§ SOURCE EXTRACT
------------------------------

Is the BC CTS 41004 a ‘financial’ or ‘trading’ corporation?
It is clear that BC CTS 41004 not a financial corporation as it does not borrow and lend or otherwise deal in finance as its principal or characteristic activity.[8] As a result, the only consideration that can be placed in determining whether BC CTS 41004 is a constitutional corporation determining whether it is a ‘trading corporation’.
Steylter P summarised the principles in considering if a corporation is a ‘trading corporation’ in Aboriginal Legal Service of Western Australia (Inc) v Lawrence [No 2][9] and his reasonings were adopted by the Full Court of the Federal Court in Bankstown Handicapped Children’s Centre v Hillman[10]:
“The more relevant (for present purposes) principles that might be drawn from these and other cases are as follows:
(1) A corporation may be a trading corporation even though trading is not its predominant activity
(2) However, trading must be a substantial and not merely a peripheral activity
(3) In this context, ‘trading’ is not given a narrow construction. It extends beyond buying and selling to business activities carried on with a view to earning revenue and includes trade in services.
(4) The making of a profit is not an essential prerequisite to trade, but it is a usual concomitant.
(5) The ends which a corporation seeks to serve by trading are irrelevant to its description. Consequently, the fact that the trading activities are conducted is the public interest or for a public purpose will not necessarily exclude the categorisation of those activities as ‘trade’.
(6) Whether the trading activities of an incorporated body are sufficient to justify its categorisations as a ‘trading corporation’ is a question of fact and degree.
(7) The current activities of the corporation, while an important criterion for determining its characterisation, are not the only criterion. Regard must also be had to the intended purpose of the corporation, although a corporation that carries on trading activities can be found to be a trading corporation even if it was not originally established to trade.
(8) The commercial nature of an activity is an element in deciding whether the activity is in trade or trading (citations omitted).”
Mahoneys have raised that BC CTS 41004 is not a trading corporation on the basis that it does not trade substantially, and when it does trade, it is a peripheral activity. This will be a question of fact and degree.
The following indicators of trade have been provided.
BC CTS 41004 does not or carry on a business (s.96 of the BCCM Act). However, it is not necessary that the activities of the business are required to make a profit.
BC CTS 41004 does not carry out a commercial enterprise.

------------------------------

§ WRITTEN EXERCISE 1
From the entries, copy out the lines starting with the line that contains "table_cell 工務科 [151, 752, 312, 1065]" and going on through the line that contains "752, 1323, 1065]". Keep every line identical to the original.

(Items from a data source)
------------------------------

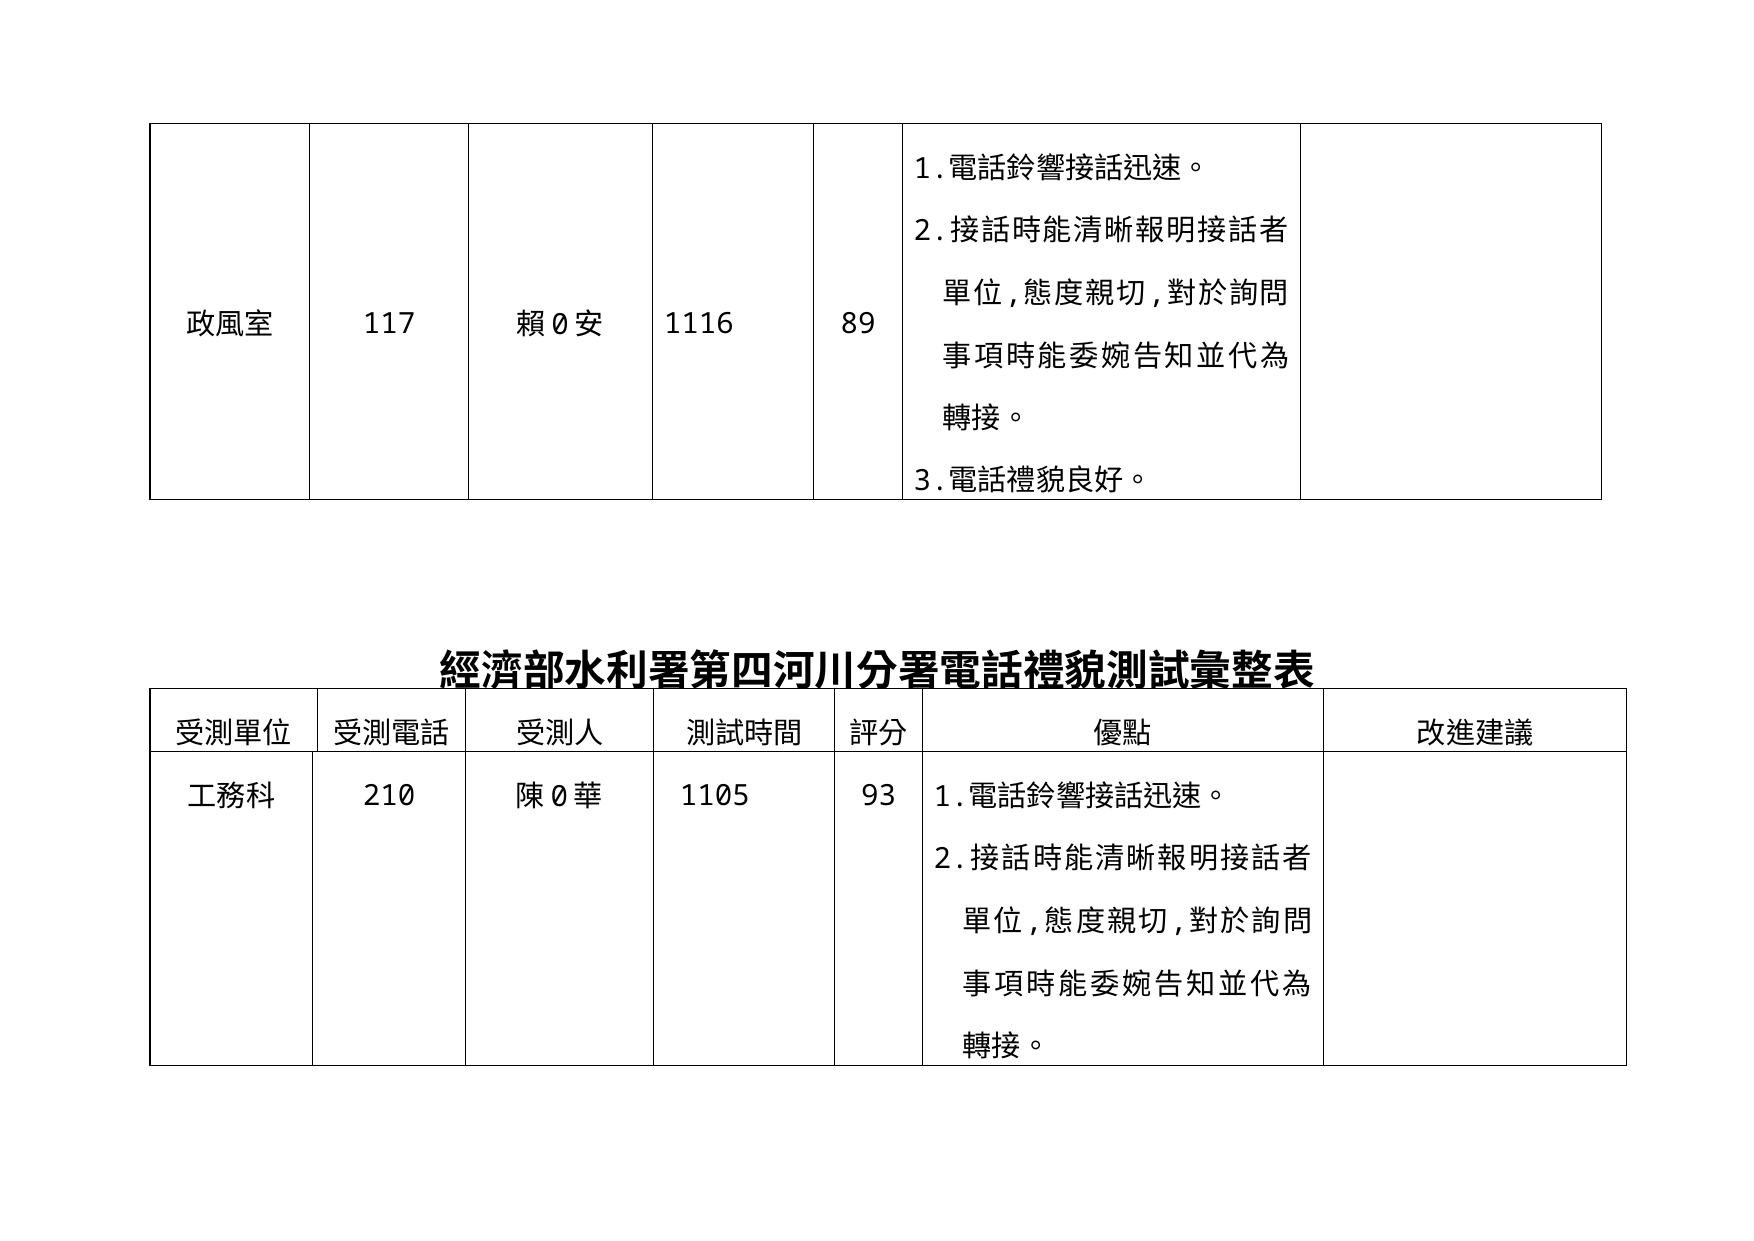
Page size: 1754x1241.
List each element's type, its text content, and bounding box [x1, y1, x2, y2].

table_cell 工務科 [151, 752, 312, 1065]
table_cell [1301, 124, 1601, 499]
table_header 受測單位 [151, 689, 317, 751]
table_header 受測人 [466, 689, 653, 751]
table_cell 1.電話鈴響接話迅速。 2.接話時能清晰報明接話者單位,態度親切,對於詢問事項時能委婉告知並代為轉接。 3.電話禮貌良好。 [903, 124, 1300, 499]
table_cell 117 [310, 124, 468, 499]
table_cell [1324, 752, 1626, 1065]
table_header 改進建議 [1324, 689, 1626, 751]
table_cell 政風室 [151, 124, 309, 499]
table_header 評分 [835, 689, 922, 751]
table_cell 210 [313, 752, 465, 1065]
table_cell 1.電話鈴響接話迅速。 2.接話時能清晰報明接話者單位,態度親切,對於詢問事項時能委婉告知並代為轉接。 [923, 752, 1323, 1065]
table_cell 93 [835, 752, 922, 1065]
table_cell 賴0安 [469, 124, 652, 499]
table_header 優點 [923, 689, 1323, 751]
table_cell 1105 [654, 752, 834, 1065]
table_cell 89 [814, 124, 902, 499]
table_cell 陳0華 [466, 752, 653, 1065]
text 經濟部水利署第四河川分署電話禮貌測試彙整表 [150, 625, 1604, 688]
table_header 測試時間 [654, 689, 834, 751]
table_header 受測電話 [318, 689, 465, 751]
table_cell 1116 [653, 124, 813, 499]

------------------------------

§ WRITTEN EXERCISE 2
In the extract on trading corporations, why is BC CTS 41004 said not to be a financial corporation, and what does the extract say follows from that?

§ FULL OUTPUT 1
table_cell 工務科 [151, 752, 312, 1065]
table_cell [1301, 124, 1601, 499]
table_header 受測單位 [151, 689, 317, 751]
table_header 受測人 [466, 689, 653, 751]
table_cell 1.電話鈴響接話迅速。 2.接話時能清晰報明接話者單位,態度親切,對於詢問事項時能委婉告知並代為轉接。 3.電話禮貌良好。 [903, 124, 1300, 499]
table_cell 117 [310, 124, 468, 499]
table_cell [1324, 752, 1626, 1065]
table_header 改進建議 [1324, 689, 1626, 751]
table_cell 政風室 [151, 124, 309, 499]
table_header 評分 [835, 689, 922, 751]
table_cell 210 [313, 752, 465, 1065]
table_cell 1.電話鈴響接話迅速。 2.接話時能清晰報明接話者單位,態度親切,對於詢問事項時能委婉告知並代為轉接。 [923, 752, 1323, 1065]

§ FULL OUTPUT 2
BC CTS 41004 does not borrow and lend or otherwise deal in finance as its principal or characteristic activity. As a result, the only question left in deciding whether it is a constitutional corporation is whether it is a trading corporation.